Un exode urbain progressif
Selon Jean-Michel Ciuch, « le télétravail pourrait réduire de 20 à 30 % en moyenne la surface de bureaux utilisés par les entreprises dans les six prochaines années ». Ces bouleversements vont rebattre les cartes géographiques de l'immobilier résidentiel. « Cela va jouer en faveur d'une migration vers les périphéries de villes moyennes situées dans un rayon de 100 kilomètres des métropoles », assure l'expert d'Immo G Consulting. Si l'on prend l'exemple de Paris, des agglomérations comme Orléans, Evreux, Chartres, Amiens, Alençon ou Abbeville pourraient tirer leur épingle du jeu. Jean-Michel Ciuch invite toutefois à ne pas surestimer ce phénomène : « L'exode urbain massif est une vue de l'esprit. Le retour à ces villes moyennes sera marginal et progressif sur les six à dix prochaines années. » Dans le cadre de cette nouvelle donne, la couverture inter-net et téléphonique des territoires sera indispensable. « Si ce critère n'est pas rempli, le télétravail est compromis et c'est rédhibitoire », prévient Christine Fumagalli, présidente du réseau d'agences Orpi.

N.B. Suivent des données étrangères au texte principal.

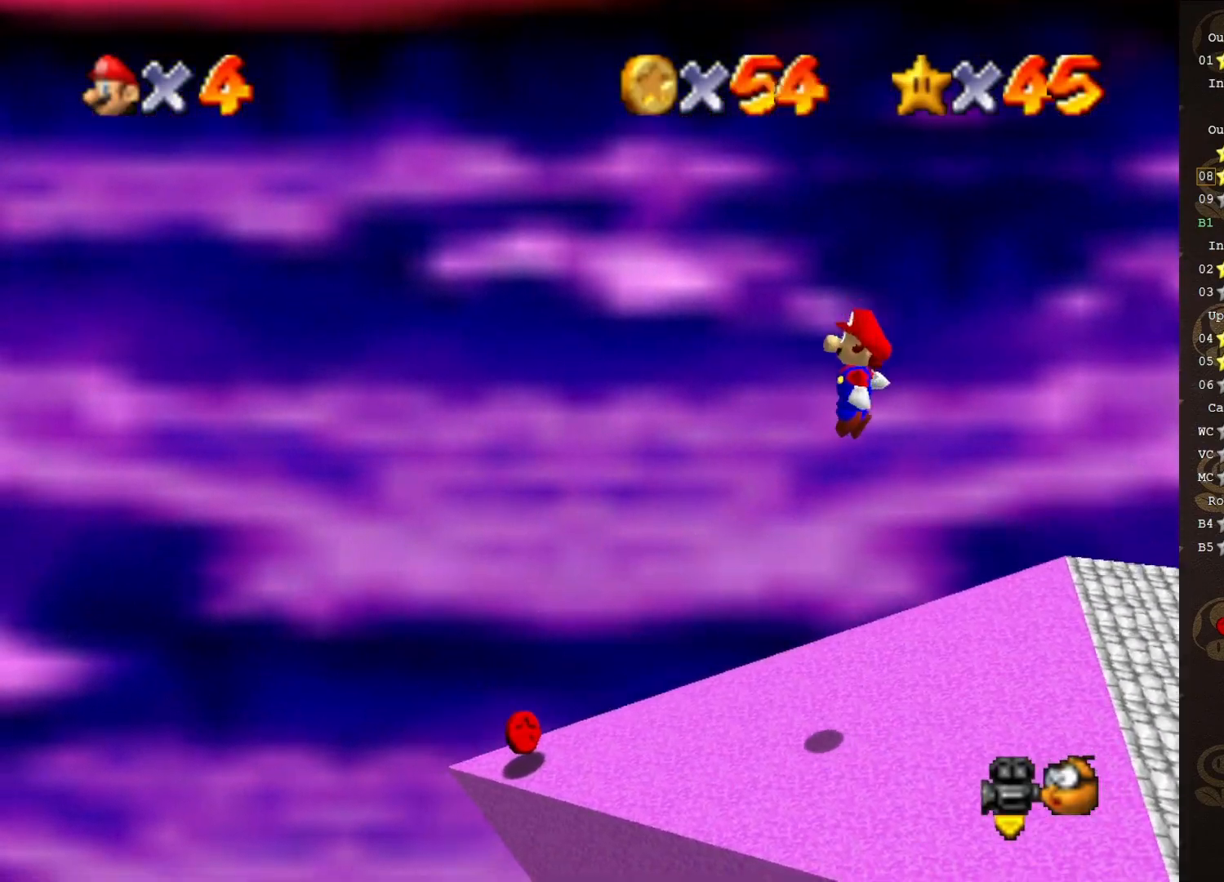
{"buttons": [], "left_stick": "center", "events": [[33, "C_LEFT", "down"], [117, "C_LEFT", "up"], [150, "left_stick", "center"], [200, "C_LEFT", "down"], [267, "C_LEFT", "up"]]}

La pierre, une valeur refuge à risques
« Dans cette période anxiogène, le logement constitue une vraie protection physique et donne de la sécurité. Le cocon que constitue la pierre va enclencher des décisions d'acquérir, notamment de la part de primo-accédants qui auront mal vécu le confinement dans leurs logements. Une fois cette période finie, ils mettront tous les moyens en œuvre pour devenir propriétaires, pas forcément dans leurs lieux de vie actuels mais dans des endroits un peu moins chers », projette Thierry Delesalle, notaire à Paris.
Pour autant, rien ne dit que les investisseurs particuliers se réfugieront dans l'immobilier. « L'incertitude économique ne peut que jouer négativement sur les investissements locatifs. La demande locative va être plus fragile et les investisseurs voudront limiter leurs risques. La défiscalisation, qui était le premier critère pour un investissement locatif, va passer au second plan, détrônée par la solidité financière de l'occupant », analyse Jean-Michel Ciuch.